Source passage -
::::::::::

Thanks for the strace log.
It suggests a problem with your file system or the
underlying device, or maybe a kernel bug.
> execve("/usr/bin/shred", ["shred", "-uvf",
> "/media/netbook-ia32-x86_64-20110"...], [/* 65 vars */]) = 0
> brk(0) = 0x9385000
...
> open("/media/netbook-ia32-x86_64-201105181448/0",
> O_WRONLY|O_NOCTTY|O_LARGEFILE) = 3
...
> fcntl64(3, F_SETFL, O_WRONLY|O_DIRECT|O_LARGEFILE) = 0
...
> write(3,
> "\214~\372\267\214C\230\242,\372\357\333\331\34\257{\327\6{\362\363o\256\212\211\204\242\235\200\265\200\320"...,
> 4096) = 4096
> time(NULL) = 1326713309
> fdatasync(3) = 0
> _llseek(3, 0, [0], SEEK_SET) = 0
> write(2, "shred: ", 7) = 7
> write(2, "/media/netbook-ia32-x86_64-20110"..., 71) = 71
> write(2, "\n", 1) = 1
> time(NULL) = 1326713309
> write(3,
> "TI\245\352\217)\3541\f\234\260\272h\330\246{\303\200\317A\372\217\374\21\25\17\376\32\34\320\34N"...,
> 4096) = -1 EINVAL (Invalid argument)

::::::::::

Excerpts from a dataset
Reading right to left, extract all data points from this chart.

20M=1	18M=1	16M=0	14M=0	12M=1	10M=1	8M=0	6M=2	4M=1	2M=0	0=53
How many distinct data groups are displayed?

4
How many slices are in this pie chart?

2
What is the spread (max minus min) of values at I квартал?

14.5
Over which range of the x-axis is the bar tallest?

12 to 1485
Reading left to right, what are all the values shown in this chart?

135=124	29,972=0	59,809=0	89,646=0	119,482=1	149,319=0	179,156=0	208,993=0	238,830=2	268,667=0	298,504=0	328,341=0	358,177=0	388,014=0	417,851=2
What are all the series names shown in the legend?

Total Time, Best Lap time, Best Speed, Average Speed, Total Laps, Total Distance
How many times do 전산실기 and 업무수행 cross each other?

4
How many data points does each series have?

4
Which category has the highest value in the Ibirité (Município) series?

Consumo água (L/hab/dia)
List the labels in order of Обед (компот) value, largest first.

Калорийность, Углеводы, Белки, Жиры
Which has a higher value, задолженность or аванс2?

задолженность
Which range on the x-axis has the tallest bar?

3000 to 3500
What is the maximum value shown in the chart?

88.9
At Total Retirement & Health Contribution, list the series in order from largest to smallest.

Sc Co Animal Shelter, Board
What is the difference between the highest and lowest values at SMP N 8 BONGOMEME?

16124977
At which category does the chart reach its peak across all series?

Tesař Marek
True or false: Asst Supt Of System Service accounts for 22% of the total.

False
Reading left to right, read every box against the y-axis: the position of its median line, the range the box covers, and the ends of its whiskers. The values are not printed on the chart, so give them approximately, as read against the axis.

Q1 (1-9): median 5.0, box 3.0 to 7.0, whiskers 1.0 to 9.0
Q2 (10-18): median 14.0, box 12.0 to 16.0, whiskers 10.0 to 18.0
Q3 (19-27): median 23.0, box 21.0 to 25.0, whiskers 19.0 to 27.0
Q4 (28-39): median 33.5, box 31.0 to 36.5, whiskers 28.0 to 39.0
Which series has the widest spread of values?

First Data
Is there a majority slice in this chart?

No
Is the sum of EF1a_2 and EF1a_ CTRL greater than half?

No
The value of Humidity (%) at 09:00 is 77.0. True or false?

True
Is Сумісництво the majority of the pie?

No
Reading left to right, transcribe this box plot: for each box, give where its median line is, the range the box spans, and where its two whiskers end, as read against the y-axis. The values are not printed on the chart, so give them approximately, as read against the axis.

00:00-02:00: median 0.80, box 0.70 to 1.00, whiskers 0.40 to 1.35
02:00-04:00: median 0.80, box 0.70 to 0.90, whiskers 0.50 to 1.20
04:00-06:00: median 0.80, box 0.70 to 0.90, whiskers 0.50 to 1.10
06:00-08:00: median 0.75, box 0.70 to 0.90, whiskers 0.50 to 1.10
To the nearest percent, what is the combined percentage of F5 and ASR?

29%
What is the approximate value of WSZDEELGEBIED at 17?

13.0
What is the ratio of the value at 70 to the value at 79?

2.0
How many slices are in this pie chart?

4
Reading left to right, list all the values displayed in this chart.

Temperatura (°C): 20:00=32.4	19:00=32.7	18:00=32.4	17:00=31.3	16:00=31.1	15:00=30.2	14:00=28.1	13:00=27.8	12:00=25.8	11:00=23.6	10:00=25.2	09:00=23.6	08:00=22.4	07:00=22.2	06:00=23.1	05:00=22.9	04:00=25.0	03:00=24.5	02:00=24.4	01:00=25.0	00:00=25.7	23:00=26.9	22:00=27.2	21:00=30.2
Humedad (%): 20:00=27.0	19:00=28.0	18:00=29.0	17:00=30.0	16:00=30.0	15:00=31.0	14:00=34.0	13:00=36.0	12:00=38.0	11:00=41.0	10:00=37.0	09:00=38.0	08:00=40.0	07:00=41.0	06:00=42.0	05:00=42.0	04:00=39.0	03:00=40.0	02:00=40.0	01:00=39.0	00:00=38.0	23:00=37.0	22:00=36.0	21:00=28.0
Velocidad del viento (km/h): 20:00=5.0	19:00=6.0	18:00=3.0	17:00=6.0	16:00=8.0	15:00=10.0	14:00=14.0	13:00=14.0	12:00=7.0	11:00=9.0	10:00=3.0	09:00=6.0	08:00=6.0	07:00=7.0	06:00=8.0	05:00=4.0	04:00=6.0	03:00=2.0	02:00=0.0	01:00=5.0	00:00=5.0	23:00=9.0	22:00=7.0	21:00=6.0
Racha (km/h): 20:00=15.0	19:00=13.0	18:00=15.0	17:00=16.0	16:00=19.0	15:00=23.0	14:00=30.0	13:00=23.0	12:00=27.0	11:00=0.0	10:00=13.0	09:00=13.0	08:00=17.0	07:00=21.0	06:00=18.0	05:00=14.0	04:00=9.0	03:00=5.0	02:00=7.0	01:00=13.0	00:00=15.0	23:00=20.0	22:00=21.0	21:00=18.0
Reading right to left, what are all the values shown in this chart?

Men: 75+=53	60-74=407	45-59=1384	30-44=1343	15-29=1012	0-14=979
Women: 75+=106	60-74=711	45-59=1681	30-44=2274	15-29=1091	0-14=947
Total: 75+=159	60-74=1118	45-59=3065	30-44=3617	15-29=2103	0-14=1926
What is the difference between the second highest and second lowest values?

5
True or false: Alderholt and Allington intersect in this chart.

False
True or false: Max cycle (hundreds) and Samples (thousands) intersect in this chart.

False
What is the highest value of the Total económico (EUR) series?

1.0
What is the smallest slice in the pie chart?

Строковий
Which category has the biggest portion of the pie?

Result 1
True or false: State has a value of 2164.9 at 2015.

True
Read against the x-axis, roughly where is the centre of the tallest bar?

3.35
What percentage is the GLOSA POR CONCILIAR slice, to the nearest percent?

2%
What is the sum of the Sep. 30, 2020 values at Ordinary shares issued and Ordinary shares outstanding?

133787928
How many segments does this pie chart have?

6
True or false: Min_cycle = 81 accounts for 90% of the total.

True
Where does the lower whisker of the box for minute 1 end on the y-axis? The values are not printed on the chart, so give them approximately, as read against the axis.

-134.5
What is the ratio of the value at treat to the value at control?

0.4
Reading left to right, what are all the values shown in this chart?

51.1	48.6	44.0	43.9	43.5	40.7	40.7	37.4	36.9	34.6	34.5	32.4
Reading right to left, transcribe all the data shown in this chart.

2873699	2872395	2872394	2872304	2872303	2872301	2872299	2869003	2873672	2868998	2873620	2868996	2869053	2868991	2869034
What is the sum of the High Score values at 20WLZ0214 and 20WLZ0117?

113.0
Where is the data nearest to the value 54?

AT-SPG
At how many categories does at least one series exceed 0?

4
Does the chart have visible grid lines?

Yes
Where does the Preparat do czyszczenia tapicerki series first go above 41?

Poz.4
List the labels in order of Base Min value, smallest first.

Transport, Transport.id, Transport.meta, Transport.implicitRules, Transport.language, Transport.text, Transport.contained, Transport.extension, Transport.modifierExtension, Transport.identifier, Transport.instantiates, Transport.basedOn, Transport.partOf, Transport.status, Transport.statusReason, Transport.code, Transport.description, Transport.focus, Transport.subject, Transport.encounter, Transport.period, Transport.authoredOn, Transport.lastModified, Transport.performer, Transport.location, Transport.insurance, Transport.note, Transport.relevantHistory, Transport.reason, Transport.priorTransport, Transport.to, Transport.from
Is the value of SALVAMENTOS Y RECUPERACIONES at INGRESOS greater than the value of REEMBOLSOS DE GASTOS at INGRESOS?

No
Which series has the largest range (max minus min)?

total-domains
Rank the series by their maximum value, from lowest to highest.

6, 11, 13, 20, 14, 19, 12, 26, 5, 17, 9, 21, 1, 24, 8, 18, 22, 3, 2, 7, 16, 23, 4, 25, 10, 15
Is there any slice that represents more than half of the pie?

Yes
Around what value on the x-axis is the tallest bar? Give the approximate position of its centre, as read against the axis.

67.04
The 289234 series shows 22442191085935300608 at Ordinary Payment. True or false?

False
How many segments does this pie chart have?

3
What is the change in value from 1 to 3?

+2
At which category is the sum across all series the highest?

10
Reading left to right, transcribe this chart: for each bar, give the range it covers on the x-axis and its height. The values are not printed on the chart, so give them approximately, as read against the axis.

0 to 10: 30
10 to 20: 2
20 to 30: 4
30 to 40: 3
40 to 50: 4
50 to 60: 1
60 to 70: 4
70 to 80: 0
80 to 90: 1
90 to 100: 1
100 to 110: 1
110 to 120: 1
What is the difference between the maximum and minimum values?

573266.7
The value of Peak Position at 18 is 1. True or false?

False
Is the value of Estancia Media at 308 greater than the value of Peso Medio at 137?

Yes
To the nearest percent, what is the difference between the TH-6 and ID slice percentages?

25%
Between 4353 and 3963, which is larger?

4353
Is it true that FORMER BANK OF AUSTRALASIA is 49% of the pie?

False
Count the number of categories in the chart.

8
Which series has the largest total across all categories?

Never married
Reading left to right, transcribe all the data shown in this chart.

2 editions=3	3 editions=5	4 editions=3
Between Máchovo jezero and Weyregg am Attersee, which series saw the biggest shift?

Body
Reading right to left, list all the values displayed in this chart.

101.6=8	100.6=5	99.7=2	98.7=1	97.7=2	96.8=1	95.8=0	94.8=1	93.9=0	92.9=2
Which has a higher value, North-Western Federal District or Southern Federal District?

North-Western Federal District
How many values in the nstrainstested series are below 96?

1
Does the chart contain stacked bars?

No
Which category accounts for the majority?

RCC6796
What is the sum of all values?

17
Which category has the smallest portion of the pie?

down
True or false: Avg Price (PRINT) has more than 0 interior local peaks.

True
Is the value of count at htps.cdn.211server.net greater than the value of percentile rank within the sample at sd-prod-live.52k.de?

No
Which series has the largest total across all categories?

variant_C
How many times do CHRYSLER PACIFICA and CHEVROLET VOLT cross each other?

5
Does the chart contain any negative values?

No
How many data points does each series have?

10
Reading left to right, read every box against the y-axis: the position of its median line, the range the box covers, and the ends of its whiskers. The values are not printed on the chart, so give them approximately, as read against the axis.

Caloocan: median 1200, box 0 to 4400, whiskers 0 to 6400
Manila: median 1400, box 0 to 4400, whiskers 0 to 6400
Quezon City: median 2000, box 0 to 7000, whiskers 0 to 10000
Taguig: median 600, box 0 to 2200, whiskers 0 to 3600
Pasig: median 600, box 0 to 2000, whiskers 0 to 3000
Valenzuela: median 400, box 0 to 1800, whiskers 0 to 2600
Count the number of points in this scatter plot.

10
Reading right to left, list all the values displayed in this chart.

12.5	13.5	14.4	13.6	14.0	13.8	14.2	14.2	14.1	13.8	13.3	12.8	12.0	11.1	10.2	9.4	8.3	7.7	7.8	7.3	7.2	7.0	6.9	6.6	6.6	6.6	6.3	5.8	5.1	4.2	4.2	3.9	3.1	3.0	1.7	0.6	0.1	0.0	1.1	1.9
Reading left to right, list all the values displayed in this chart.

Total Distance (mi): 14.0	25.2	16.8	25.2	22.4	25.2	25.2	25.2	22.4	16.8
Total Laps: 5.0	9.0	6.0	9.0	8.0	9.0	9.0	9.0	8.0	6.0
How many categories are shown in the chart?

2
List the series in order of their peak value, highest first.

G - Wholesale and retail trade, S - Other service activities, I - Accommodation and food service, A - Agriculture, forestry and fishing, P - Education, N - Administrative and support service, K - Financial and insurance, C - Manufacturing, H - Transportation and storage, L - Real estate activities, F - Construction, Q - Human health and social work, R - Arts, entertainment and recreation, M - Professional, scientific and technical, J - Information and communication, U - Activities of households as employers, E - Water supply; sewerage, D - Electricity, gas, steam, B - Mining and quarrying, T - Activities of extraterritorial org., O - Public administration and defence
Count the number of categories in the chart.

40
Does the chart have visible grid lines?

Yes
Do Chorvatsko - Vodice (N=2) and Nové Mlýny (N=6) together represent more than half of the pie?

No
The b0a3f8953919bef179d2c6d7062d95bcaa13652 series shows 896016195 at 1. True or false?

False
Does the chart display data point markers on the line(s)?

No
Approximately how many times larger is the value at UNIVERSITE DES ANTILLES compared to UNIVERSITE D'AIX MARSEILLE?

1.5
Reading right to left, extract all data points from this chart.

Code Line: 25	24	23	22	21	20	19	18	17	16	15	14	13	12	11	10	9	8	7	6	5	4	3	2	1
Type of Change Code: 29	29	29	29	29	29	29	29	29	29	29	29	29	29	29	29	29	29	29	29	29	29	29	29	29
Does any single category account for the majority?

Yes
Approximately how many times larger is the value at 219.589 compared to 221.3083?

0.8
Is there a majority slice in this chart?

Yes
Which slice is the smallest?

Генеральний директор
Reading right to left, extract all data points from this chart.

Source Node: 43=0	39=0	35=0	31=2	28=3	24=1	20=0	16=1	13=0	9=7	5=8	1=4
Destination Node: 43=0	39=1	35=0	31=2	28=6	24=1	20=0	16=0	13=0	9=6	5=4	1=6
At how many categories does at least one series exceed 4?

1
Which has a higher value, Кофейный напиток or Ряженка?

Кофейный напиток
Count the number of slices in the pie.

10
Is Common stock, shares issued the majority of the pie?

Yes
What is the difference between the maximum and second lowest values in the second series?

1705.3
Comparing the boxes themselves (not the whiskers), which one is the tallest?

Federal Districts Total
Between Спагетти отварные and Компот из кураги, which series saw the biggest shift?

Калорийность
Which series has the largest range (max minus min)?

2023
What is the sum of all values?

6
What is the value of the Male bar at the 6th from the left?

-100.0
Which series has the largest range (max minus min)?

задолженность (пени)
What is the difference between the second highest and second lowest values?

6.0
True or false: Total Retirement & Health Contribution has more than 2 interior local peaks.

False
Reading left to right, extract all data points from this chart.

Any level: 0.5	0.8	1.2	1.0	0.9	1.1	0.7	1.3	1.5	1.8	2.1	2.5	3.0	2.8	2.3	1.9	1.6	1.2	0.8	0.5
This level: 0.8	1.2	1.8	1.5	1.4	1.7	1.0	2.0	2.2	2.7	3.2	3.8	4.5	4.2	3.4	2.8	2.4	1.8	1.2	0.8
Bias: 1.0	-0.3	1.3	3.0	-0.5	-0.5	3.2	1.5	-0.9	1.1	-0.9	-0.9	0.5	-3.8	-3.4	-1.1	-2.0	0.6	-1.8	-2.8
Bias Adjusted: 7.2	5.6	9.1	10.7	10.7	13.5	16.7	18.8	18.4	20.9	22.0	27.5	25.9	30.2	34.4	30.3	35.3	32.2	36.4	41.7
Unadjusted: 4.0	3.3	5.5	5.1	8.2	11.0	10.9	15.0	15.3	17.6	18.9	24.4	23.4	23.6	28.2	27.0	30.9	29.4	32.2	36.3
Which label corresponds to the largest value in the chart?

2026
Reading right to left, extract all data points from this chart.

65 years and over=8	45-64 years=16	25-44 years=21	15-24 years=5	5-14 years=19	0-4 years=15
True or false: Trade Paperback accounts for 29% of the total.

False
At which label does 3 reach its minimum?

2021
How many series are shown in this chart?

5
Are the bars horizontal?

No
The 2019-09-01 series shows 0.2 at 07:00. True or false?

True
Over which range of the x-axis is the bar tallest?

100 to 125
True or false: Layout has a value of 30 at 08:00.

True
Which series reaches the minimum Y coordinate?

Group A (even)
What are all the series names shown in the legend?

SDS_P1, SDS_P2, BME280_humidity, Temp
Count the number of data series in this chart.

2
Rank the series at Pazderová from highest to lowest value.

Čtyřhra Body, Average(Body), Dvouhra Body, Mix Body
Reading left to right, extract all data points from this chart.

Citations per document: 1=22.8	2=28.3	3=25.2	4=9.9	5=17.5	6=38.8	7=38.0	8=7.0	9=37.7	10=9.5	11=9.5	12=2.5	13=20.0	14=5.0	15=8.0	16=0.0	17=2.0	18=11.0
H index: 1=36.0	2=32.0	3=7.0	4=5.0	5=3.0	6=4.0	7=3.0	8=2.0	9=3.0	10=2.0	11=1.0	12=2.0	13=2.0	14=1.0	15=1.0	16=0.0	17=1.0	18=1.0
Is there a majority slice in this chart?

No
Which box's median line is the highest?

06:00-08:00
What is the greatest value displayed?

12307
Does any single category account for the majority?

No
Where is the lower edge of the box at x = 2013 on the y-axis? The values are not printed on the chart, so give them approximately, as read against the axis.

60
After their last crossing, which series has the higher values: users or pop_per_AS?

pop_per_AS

::::::::::

What does the reply about the strace log say the log suggests? The records are not needed for this work.

Task result -
It suggests a problem with the file system or the underlying device, or maybe a kernel bug.